## [EXERCISE DIRECTIONS]
Change "male ancestor" to "founding ancestor" in the passage on Sara society, and write out the passage again starting with "The essential social" and going on through "of labor obligations.".

## [PAGE EXCERPT]
....

The essential social unit of Sara society is the lineage. Called the qir ka among the eastern Sara, qin ka among those of the center, and qel ka among the western subgroups, the term actually refers to the male ancestor from whom members of the lineage believe they descend. Within the context of the qir ka, an individual identifies patrilineally. Legal identity and rights to land are determined by membership in the patrilineage. The mother's lineage, however, is not disregarded; it may offer shelter and support, when the individual is cut off from the paternal lineage, or benefit from certain kinds of labor obligations.
Although the basic social group is the lineage, the basic residential unit is the village. In general, local government takes two forms. If the villagers all belong to the same lineage, the village is governed by lineage institutions whereby the elders make important decisions, preside over important cultural rites (such as manhood initiation), and play an important role in agricultural rituals. If villagers are divided among several lineages, however, elders from the different groups may meet together to resolve common problems. In such encounters, elders of the lineage that first settled the territory preside as "first among equals."
During the colonial era, the French superimposed a territorially based administration over precolonial Sara social and political institutions. On the local level, this took the form of the canton (or county). The canton was headed by a chief named by the central government, who in turn named "village chiefs." Although candidates for such positions existed among the traditional Sara authorities, the French generally preferred to appoint collaborators who had no independent base of support. Apart from creating new political structures, the French also sought to reorganize Sara society spatially. They forced people to regroup in more compact villages along roads, causing lineages to abandon traditional lands. Despite considerable initial resistance, the colonial administration eventually succeeded in imposing these new settlement patterns and new chiefs, thus undermining Sara political and social structures. Since independence, efforts by the Chadian government to centralize authority have continued. Nonetheless, Sara institutions have retained influence, and the Sara have added new structures to reinforce Sara solidarity.

....

## [INFORMATION GIVEN]
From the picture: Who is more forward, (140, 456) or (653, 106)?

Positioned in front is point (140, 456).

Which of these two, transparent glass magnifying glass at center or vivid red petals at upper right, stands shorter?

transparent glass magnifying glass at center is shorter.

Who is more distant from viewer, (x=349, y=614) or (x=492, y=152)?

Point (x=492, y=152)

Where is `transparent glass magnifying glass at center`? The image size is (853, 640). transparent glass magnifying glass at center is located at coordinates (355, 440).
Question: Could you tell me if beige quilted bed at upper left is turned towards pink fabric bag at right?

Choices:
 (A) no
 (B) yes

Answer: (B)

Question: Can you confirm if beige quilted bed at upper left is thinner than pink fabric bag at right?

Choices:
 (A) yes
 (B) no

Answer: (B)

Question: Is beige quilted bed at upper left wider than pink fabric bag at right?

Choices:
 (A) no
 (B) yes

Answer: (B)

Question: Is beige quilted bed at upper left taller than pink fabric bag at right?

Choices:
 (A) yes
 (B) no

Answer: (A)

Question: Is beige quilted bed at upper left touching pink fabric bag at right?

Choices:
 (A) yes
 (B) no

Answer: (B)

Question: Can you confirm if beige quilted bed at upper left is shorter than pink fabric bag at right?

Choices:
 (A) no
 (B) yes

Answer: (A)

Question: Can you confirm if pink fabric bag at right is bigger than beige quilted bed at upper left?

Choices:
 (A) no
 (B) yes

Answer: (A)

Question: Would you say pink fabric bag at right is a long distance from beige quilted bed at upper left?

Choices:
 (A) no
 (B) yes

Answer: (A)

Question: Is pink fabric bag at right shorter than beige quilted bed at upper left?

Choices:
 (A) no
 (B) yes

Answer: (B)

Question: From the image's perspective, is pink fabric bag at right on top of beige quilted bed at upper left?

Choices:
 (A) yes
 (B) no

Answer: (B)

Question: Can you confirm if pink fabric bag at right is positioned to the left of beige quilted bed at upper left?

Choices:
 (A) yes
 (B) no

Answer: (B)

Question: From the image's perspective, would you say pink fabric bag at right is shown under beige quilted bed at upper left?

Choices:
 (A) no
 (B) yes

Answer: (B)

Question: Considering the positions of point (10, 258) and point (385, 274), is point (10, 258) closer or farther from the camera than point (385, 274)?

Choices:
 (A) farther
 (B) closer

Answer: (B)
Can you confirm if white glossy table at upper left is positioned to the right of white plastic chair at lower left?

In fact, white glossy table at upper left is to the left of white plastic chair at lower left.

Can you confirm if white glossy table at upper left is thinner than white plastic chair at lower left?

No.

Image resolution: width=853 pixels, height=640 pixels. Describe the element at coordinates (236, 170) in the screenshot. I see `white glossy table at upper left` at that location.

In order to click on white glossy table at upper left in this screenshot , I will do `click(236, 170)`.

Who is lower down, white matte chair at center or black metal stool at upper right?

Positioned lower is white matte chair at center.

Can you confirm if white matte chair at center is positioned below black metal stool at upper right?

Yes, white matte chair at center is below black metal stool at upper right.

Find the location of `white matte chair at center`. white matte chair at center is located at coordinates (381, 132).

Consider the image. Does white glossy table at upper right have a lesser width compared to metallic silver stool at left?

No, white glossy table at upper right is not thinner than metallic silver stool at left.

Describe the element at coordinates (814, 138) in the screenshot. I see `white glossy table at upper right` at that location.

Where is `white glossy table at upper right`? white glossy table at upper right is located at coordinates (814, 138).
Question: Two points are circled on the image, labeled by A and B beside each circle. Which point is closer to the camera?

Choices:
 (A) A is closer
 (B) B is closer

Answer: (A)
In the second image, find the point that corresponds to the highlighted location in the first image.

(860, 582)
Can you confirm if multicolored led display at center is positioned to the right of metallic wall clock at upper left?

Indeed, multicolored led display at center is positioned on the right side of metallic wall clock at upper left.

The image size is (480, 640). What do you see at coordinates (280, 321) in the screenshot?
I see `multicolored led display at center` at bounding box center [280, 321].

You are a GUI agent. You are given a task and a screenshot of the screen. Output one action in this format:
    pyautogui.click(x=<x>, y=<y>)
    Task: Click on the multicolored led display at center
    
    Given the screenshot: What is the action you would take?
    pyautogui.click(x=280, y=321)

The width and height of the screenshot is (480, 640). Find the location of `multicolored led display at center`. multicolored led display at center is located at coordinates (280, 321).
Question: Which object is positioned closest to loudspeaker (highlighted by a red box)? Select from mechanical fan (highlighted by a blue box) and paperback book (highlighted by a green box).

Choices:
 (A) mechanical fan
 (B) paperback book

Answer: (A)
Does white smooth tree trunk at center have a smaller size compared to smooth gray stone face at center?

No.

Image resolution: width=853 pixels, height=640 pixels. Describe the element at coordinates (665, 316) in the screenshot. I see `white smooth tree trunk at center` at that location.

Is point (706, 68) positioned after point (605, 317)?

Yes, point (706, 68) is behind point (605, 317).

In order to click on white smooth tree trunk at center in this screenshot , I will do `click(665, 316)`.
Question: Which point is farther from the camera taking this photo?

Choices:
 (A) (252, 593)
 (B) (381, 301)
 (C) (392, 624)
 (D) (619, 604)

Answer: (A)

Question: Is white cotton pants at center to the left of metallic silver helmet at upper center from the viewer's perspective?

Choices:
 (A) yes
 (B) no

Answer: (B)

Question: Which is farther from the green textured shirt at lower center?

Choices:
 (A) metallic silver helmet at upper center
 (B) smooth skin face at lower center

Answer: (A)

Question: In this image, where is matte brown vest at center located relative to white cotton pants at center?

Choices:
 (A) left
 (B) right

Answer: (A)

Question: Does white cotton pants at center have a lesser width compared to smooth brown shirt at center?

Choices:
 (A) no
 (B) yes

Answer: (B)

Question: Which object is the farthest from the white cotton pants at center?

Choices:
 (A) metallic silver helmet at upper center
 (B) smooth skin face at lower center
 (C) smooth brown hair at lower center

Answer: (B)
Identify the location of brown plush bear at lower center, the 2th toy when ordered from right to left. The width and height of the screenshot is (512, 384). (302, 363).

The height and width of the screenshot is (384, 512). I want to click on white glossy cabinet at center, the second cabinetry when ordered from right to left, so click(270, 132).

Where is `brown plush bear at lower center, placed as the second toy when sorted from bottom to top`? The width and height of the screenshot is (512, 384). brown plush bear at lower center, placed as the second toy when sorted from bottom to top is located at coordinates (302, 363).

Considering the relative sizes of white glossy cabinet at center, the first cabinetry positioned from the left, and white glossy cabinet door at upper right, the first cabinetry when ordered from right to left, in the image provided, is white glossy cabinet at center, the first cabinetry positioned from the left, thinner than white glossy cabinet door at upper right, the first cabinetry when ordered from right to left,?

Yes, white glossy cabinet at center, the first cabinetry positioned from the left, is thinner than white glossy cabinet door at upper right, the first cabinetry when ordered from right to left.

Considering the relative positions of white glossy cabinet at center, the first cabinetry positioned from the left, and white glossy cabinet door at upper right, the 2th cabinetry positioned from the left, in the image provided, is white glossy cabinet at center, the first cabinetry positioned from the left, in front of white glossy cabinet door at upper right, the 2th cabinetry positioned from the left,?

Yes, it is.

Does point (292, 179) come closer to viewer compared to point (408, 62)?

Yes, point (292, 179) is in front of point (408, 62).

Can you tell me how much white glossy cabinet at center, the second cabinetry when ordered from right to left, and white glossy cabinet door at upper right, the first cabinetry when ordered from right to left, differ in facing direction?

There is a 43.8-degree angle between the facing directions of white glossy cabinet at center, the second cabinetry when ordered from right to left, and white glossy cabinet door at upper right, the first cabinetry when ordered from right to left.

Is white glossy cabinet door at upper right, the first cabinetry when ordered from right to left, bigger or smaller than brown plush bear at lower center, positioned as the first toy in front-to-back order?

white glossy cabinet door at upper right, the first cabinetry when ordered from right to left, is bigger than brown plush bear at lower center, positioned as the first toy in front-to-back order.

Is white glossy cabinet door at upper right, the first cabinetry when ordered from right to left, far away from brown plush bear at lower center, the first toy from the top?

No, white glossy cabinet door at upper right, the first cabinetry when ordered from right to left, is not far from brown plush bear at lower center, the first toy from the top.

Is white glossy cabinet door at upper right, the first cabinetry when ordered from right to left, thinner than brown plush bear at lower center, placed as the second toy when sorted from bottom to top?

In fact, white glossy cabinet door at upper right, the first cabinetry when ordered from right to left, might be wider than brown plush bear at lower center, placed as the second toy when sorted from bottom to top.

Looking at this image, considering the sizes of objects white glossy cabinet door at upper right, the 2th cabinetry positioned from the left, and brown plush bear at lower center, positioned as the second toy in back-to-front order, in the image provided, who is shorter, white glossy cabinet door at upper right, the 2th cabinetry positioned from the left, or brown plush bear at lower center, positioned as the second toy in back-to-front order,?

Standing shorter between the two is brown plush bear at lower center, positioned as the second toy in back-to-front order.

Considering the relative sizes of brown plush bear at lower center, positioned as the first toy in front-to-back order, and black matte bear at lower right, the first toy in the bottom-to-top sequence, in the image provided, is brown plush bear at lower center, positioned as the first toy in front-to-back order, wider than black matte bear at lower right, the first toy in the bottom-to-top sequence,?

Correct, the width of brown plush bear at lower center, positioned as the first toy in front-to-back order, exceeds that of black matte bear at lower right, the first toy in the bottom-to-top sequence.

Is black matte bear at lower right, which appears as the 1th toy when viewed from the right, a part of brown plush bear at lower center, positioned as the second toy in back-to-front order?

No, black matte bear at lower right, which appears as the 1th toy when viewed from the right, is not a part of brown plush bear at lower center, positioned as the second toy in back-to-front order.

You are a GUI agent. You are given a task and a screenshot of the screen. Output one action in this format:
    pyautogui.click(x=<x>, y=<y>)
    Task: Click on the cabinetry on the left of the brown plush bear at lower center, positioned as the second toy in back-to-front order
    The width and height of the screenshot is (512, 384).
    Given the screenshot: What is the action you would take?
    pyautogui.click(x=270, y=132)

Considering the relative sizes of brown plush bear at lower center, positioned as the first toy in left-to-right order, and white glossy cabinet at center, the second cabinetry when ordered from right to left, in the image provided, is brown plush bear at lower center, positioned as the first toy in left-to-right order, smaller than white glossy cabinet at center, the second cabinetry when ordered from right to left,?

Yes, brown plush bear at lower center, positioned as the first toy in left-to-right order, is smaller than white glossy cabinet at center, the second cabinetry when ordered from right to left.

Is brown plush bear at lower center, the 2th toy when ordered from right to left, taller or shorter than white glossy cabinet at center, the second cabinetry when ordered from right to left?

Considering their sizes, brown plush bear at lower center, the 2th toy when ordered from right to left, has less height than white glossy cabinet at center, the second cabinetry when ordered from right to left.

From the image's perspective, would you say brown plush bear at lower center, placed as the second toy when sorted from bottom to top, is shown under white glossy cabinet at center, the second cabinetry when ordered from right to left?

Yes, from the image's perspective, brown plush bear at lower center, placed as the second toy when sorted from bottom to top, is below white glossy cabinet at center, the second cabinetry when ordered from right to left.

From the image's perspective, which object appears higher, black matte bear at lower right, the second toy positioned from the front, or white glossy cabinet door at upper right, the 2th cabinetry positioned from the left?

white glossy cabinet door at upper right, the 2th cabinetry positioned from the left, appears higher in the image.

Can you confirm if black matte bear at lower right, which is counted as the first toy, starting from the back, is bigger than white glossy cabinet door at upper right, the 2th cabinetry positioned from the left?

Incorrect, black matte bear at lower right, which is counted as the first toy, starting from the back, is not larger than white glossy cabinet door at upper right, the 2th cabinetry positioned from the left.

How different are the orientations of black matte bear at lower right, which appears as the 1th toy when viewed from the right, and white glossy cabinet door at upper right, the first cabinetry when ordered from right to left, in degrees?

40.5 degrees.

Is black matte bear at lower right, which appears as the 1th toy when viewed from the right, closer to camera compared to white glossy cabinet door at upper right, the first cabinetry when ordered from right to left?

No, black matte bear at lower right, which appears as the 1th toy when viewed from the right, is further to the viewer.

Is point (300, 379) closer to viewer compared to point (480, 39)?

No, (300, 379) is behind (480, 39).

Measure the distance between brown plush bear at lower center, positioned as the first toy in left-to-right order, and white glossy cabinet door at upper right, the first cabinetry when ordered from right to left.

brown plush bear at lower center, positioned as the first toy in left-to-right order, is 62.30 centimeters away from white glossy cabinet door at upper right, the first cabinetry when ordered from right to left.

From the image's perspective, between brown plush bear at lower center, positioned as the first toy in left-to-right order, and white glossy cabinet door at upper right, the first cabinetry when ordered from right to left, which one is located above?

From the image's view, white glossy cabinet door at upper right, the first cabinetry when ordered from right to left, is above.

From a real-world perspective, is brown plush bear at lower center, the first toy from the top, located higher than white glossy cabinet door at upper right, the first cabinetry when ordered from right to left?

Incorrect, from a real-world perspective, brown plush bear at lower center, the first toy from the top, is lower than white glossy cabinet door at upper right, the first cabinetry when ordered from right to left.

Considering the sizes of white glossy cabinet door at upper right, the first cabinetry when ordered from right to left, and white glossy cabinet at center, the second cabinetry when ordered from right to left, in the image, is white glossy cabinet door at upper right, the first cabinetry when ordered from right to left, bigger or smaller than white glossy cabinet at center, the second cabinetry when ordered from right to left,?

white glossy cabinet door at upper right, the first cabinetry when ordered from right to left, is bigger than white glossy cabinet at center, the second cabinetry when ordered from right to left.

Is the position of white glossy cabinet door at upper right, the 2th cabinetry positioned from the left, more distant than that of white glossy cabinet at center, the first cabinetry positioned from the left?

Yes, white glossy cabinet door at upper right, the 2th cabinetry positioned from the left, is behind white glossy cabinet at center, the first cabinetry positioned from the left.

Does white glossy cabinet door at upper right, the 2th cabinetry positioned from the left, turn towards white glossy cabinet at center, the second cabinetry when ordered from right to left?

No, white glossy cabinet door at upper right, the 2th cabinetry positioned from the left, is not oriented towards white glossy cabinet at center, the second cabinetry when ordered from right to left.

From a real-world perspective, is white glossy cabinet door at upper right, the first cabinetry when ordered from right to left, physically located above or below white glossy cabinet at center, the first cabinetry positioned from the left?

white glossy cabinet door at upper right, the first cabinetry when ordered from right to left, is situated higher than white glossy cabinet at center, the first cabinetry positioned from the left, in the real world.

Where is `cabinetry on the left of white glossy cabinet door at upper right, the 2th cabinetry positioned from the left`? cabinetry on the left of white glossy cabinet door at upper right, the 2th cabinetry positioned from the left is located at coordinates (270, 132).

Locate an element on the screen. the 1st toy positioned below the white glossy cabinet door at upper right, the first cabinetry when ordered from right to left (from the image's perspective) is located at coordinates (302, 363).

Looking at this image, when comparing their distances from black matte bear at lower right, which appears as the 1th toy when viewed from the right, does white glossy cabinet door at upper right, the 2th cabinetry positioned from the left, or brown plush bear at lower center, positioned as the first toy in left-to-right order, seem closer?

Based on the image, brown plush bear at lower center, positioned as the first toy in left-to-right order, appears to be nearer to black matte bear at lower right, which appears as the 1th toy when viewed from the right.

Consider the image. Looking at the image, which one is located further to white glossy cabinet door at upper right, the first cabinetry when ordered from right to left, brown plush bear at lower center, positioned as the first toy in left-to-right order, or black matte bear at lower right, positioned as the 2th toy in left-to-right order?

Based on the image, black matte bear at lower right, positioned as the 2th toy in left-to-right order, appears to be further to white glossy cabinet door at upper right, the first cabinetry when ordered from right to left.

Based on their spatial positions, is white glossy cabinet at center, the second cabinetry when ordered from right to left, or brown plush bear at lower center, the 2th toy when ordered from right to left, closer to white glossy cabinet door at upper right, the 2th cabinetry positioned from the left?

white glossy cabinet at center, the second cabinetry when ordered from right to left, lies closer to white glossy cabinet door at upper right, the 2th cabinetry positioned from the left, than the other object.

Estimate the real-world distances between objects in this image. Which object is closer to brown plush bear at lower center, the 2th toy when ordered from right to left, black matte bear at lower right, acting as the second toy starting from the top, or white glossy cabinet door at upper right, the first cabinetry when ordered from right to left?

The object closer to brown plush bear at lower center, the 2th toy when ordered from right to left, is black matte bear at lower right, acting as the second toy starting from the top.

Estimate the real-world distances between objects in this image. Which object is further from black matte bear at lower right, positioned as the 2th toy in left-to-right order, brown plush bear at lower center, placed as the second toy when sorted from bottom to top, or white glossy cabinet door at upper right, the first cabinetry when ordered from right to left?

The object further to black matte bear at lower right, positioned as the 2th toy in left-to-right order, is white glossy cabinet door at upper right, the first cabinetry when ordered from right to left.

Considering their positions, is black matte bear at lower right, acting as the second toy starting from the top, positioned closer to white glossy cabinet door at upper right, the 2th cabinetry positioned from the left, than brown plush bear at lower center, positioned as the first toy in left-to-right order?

....

## [EXERCISE SOLUTION]
The essential social unit of Sara society is the lineage. Called the qir ka among the eastern Sara, qin ka among those of the center, and qel ka among the western subgroups, the term actually refers to the founding ancestor from whom members of the lineage believe they descend. Within the context of the qir ka, an individual identifies patrilineally. Legal identity and rights to land are determined by membership in the patrilineage. The mother's lineage, however, is not disregarded; it may offer shelter and support, when the individual is cut off from the paternal lineage, or benefit from certain kinds of labor obligations.